Data tables
Setting up an AI field
Let a column be computed by the agent from others — extract themes, translate, score.
What an AI field is — and is not
An AI field is a column whose value is neither user input nor a deterministic formula — instead, the agent computes it per row from a prompt at refresh time. Think of it as "run one small LLM call per row, save the result".
It is not real-time, free, or deterministic. Every refresh burns tokens and outputs vary. So it shines for batch jobs — tagging, summarizing, translating — and is a bad fit for displaying live state.
Three things to configure
- Prompt — what to compute; use
{column_name}to reference other fields on the row - Source fields — which columns the prompt reads, used for change detection in Auto mode
- Model — prefer cheap fast ones like
haikuorgpt-4o-mini; reserve GPT-4 / Sonnet for real reasoning - Output format (optional) — text, JSON, or select enum; select-typed output is auto-cast and validated
Example prompts
Three prompts cover roughly 80% of use cases: extraction, classification, generation. Notice how each one constrains output format — that is the single biggest lever for reducing variance.
// Theme extraction (output: JSON array)
From the {transcript} below, extract 3 themes as a JSON array.
Output only the JSON, no commentary.
// Sentiment classification (output: select enum)
Classify the sentiment of {feedback} as one of:
positive, neutral, negative.
Output only the single word.
// Summary generation (output: text, length-bounded)
Summarize {article_body} in 2 sentences for a busy product manager.
Lead with the most actionable insight.Auto vs Manual mode
In Auto mode, any change to a source field triggers a re-compute for that row — feels magical until you accidentally trigger 1000 rows.
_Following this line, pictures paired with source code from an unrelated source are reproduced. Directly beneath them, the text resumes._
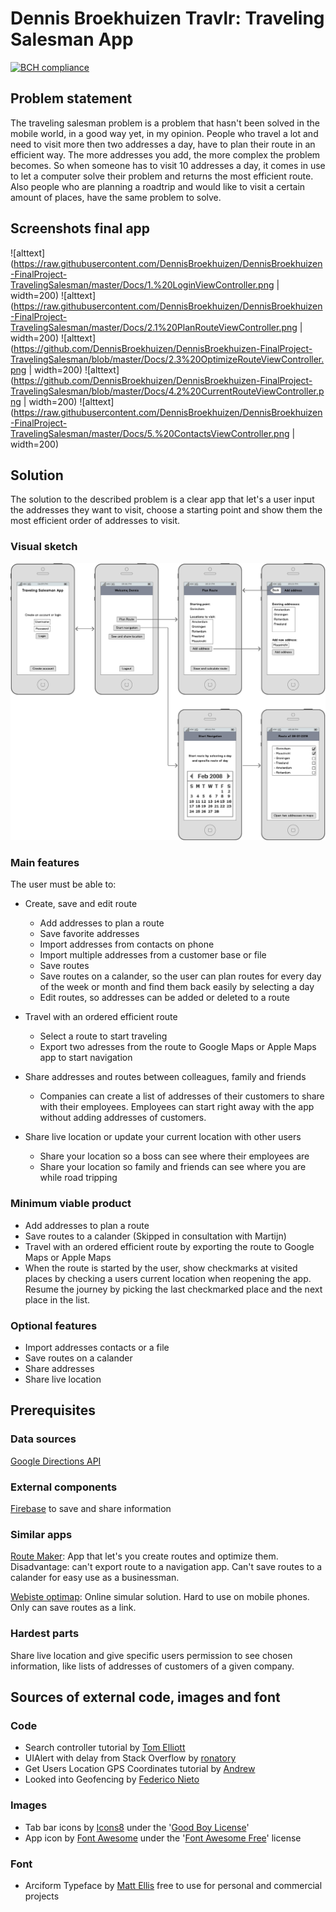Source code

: # Dennis Broekhuizen Travlr: Traveling Salesman App

[![BCH compliance](https://bettercodehub.com/edge/badge/DennisBroekhuizen/DennisBroekhuizen-FinalProject-TravelingSalesman?branch=master)](https://bettercodehub.com/)

## Problem statement
The traveling salesman problem is a problem that hasn't been solved in the mobile world, in a good way yet, in my opinion. People who travel a lot and need to visit more then two addresses a day, have to plan their route in an efficient way. The more addresses you add, the more complex the problem becomes. So when someone has to visit 10 addresses a day, it comes in use to let a computer solve their problem and returns the most efficient route. Also people who are planning a roadtrip and would like to visit a certain amount of places, have the same problem to solve.

## Screenshots final app
![alttext](https://raw.githubusercontent.com/DennisBroekhuizen/DennisBroekhuizen-FinalProject-TravelingSalesman/master/Docs/1.%20LoginViewController.png | width=200)
![alttext](https://raw.githubusercontent.com/DennisBroekhuizen/DennisBroekhuizen-FinalProject-TravelingSalesman/master/Docs/2.1%20PlanRouteViewController.png | width=200)
![alttext](https://github.com/DennisBroekhuizen/DennisBroekhuizen-FinalProject-TravelingSalesman/blob/master/Docs/2.3%20OptimizeRouteViewController.png | width=200)
![alttext](https://github.com/DennisBroekhuizen/DennisBroekhuizen-FinalProject-TravelingSalesman/blob/master/Docs/4.2%20CurrentRouteViewController.png | width=200)
![alttext](https://raw.githubusercontent.com/DennisBroekhuizen/DennisBroekhuizen-FinalProject-TravelingSalesman/master/Docs/5.%20ContactsViewController.png | width=200)

## Solution
The solution to the described problem is a clear app that let's a user input the addresses they want to visit, choose a starting point and show them the most efficient order of addresses to visit.

### Visual sketch
![alt text](https://raw.githubusercontent.com/DennisBroekhuizen/DennisBroekhuizen-FinalProject-TravelingSalesman/master/Docs/TravelingSalesmanApp.png)

### Main features
The user must be able to:
* Create, save and edit route
  * Add addresses to plan a route
  * Save favorite addresses
  * Import addresses from contacts on phone
  * Import multiple addresses from a customer base or file
  * Save routes
  * Save routes on a calander, so the user can plan routes for every day of the week or month and find them back easily by selecting a day
  * Edit routes, so addresses can be added or deleted to a route

* Travel with an ordered efficient route
  * Select a route to start traveling
  * Export two adresses from the route to Google Maps or Apple Maps app to start navigation

* Share addresses and routes between colleagues, family and friends
  * Companies can create a list of addresses of their customers to share with their employees. Employees can start right away with the app without adding addresses of customers.

* Share live location or update your current location with other users
  * Share your location so a boss can see where their employees are
  * Share your location so family and friends can see where you are while road tripping

### Minimum viable product
* Add addresses to plan a route
* Save routes to a calander (Skipped in consultation with Martijn)
* Travel with an ordered efficient route by exporting the route to Google Maps or Apple Maps
* When the route is started by the user, show checkmarks at visited places by checking a users current location when reopening the app. Resume the journey by picking the last checkmarked place and the next place in the list.

### Optional features
* Import addresses contacts or a file
* Save routes on a calander
* Share addresses
* Share live location

## Prerequisites

### Data sources
[Google Directions API](https://developers.google.com/maps/documentation/directions/intro#Waypoints)

### External components
[Firebase](https://firebase.google.com/) to save and share information

### Similar apps
[Route Maker](https://itunes.apple.com/nl/app/route-maker-route-planner/id966111128?mt=8):
App that let's you create routes and optimize them. Disadvantage: can't export route to a navigation app. Can't save routes to a calander for easy use as a businessman.

[Webiste optimap](http://www.gebweb.net/optimap/):
Online simular solution. Hard to use on mobile phones. Only can save routes as a link.

### Hardest parts
Share live location and give specific users permission to see chosen information, like lists of addresses of customers of a given company.

## Sources of external code, images and font

### Code
* Search controller tutorial by [Tom Elliott](https://www.raywenderlich.com/157864/uisearchcontroller-tutorial-getting-started)
* UIAlert with delay from Stack Overflow by [ronatory](https://stackoverflow.com/questions/27613926/dismiss-uialertview-after-5-seconds-swift)
* Get Users Location GPS Coordinates tutorial by [Andrew](http://www.seemuapps.com/swift-get-users-location-gps-coordinates)
* Looked into Geofencing by [Federico Nieto](https://medium.com/lateral-view/geofences-how-to-implement-virtual-boundaries-in-the-real-world-f3fc4a659d40)

### Images
* Tab bar icons by [Icons8](https://icons8.com/ios) under the '[Good Boy License](https://icons8.com/good-boy-license/)'
* App icon by [Font Awesome](https://fontawesome.com/icons) under the '[Font Awesome Free](https://fontawesome.com/license)' license

### Font
* Arciform Typeface by [Matt Ellis](https://www.behance.net/gallery/30453085/Arciform-Free-Typeface) free to use for personal and commercial projects
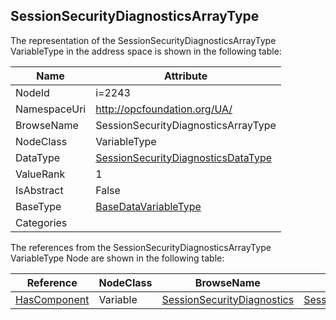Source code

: <!-- objecttype -->
## SessionSecurityDiagnosticsArrayType
  
<!-- end of text -->
The representation of the SessionSecurityDiagnosticsArrayType VariableType in the address space is shown in the following table:  

|Name|Attribute|
|---|---|
|NodeId|i=2243|
|NamespaceUri|http://opcfoundation.org/UA/|
|BrowseName|SessionSecurityDiagnosticsArrayType|
|NodeClass|VariableType|
|DataType|[SessionSecurityDiagnosticsDataType](../../DataTypes/SessionSecurityDiagnosticsDataType/readme.md)|
|ValueRank|1|
|IsAbstract|False|
|BaseType|[BaseDataVariableType](../../VariableTypes/BaseDataVariableType/readme.md)|
|Categories||

The references from the SessionSecurityDiagnosticsArrayType VariableType Node are shown in the following table:  

|Reference|NodeClass|BrowseName|DataType|TypeDefinition|ModellingRule|
|---|---|---|---|---|---|
|[HasComponent](../../ReferenceTypes/HasComponent/readme.md)|Variable|[SessionSecurityDiagnostics](#SessionSecurityDiagnostics)|[SessionSecurityDiagnosticsDataType](../../DataTypes/SessionSecurityDiagnosticsDataType/readme.md)|[SessionSecurityDiagnosticsType](../../VariableTypes/SessionSecurityDiagnosticsType/readme.md)|[ExposesItsArray](../../Objects/ExposesItsArray/readme.md)|


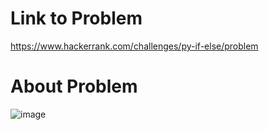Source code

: # Link to Problem
https://www.hackerrank.com/challenges/py-if-else/problem

# About Problem

![image]()
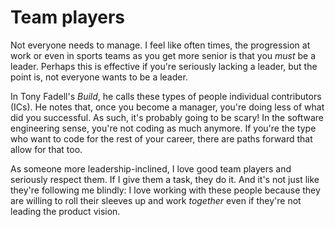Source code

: # Team players

Not everyone needs to manage. I feel like often times, the progression
at work or even in sports teams as you get more senior is that you *must*
be a leader. Perhaps this is effective if you're seriously lacking a leader,
but the point is, not everyone wants to be a leader.

In Tony Fadell's *Build*, he calls these types of people individual contributors (ICs).
He notes that, once you become a manager, you're doing less of what did you successful.
As such, it's probably going to be scary! In the software engineering sense, you're not
coding as much anymore. If you're the type who want to code for the rest of your career,
there are paths forward that allow for that too.

As someone more leadership-inclined, I love good team players and seriously respect
them. If I give them a task, they do it. And it's not just like they're following me
blindly: I love working with these people because they are willing to roll their sleeves
up and work *together* even if they're not leading the product vision.
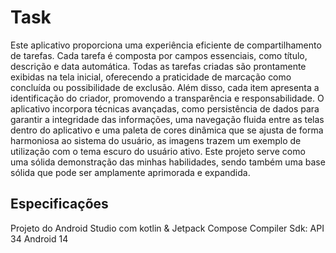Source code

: # Task

Este aplicativo proporciona uma experiência eficiente de compartilhamento de tarefas. Cada tarefa é composta por campos essenciais, como título, descrição e data automática. Todas as tarefas criadas são prontamente exibidas na tela inicial, oferecendo a praticidade de marcação como concluída ou possibilidade de exclusão. Além disso, cada item apresenta a identificação do criador, promovendo a transparência e responsabilidade. O aplicativo incorpora técnicas avançadas, como persistência de dados para garantir a integridade das informações, uma navegação fluida entre as telas dentro do aplicativo e uma paleta de cores dinâmica que se ajusta de forma harmoniosa ao sistema do usuário, as imagens trazem um exemplo de utilização com o tema escuro do usuário ativo. Este projeto serve como uma sólida demonstração das minhas habilidades, sendo também uma base sólida que pode ser amplamente aprimorada e expandida.

## Especificações
Projeto do Android Studio com kotlin & Jetpack Compose
Compiler Sdk: API 34 Android 14
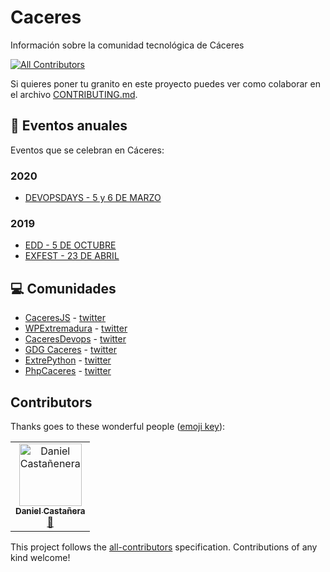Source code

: # Caceres
 Información sobre la comunidad tecnológica de Cáceres

[![All Contributors](https://img.shields.io/badge/all_contributors-1-orange.svg?style=flat-square)](#contributors)

Si quieres poner tu granito en este proyecto puedes ver como colaborar en el archivo [CONTRIBUTING.md](CONTRIBUTING.md).

## :calendar: Eventos anuales

Eventos que se celebran en Cáceres:

### 2020 
* [DEVOPSDAYS - 5 y 6 DE MARZO](https://devopsdays.cc/)

### 2019
* [EDD - 5 DE OCTUBRE](https://2019.extremaduradigitalday.com/)
* [EXFEST - 23 DE ABRIL ](https://exfest.tech/)


## :computer: Comunidades

* [CaceresJS](https://www.caceresjs.com/) -  [twitter](https://twitter.com/caceresfront) 
* [WPExtremadura](https://www.wpextremadura.es/) -  [twitter](https://twitter.com/wpextremadura) 
* [CaceresDevops](https://www.meetup.com/es-ES/caceres-devops/) -  [twitter](https://twitter.com/caceresdevops) 
* [GDG Caceres](https://www.meetup.com/es-ES/GDG-Caceres/) -  [twitter](https://twitter.com/gdgcaceres) 
* [ExtrePython](https://github.com/ExtrePython) -  [twitter](https://twitter.com/extrepython) 
* [PhpCaceres](https://www.meetup.com/es-ES/phpcaceres/) -  [twitter](https://twitter.com/phpcaceres) 


<!-- Do not translate this title to keep the number of contributors updated in the badge -->
## Contributors

Thanks goes to these wonderful people ([emoji key](https://allcontributors.org/docs/en/emoji-key)):

<!-- ALL-CONTRIBUTORS-LIST:START - Do not remove or modify this section -->
<!-- prettier-ignore -->
<table>
  <tr>
    <td align="center"><a href="http://danielcastanera.com"><img src="https://avatars3.githubusercontent.com/u/6005590?s=460&v=4" width="100px;" alt="Daniel Castañenera"/><br /><sub><b>Daniel Castañera</b></sub></a>
    <br/><a href="https://github.com/comunidad-tecnologica/caceres/commits?author=guldoe" title="Documentation">📖</a></td>
  </tr>
</table>

<!-- ALL-CONTRIBUTORS-LIST:END -->

This project follows the [all-contributors](https://github.com/all-contributors/all-contributors) specification. Contributions of any kind welcome!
In Manual mode, nothing runs until you click refresh; you choose "all rows", "current view", or "selected rows".
Default to Manual. Promote to Auto only after the prompt has stabilized. Manual has a bonus: after a successful batch, export the result column to CSV as an audit trail — future prompt tweaks will not silently overwrite history.
Cost control
- Use cheap models —
haikuis about $0.001 per row; GPT-4 is about $0.05 - Pass only what the prompt needs —
{summary}is 50x cheaper than{full_transcript} - For one-shot batches, check "Skip rows with non-empty output" so you do not double-charge
- Check Settings → Usage for per-table / per-field token tallies — anomalies pop immediately
- Pro multi-provider routing lets you pin AI fields to a cheap provider while chat uses a premium one
Debugging AI fields
A row looks wrong? Right-click the cell → "Show last prompt" to see exactly what was sent to the model. Nine times out of ten the issue is an empty source field that turned into undefined in the prompt, leaving the model to guess.
After editing a prompt, invalidate cached outputs via Settings → Tables → AI fields → "Invalidate cache". The next refresh recomputes everything from scratch.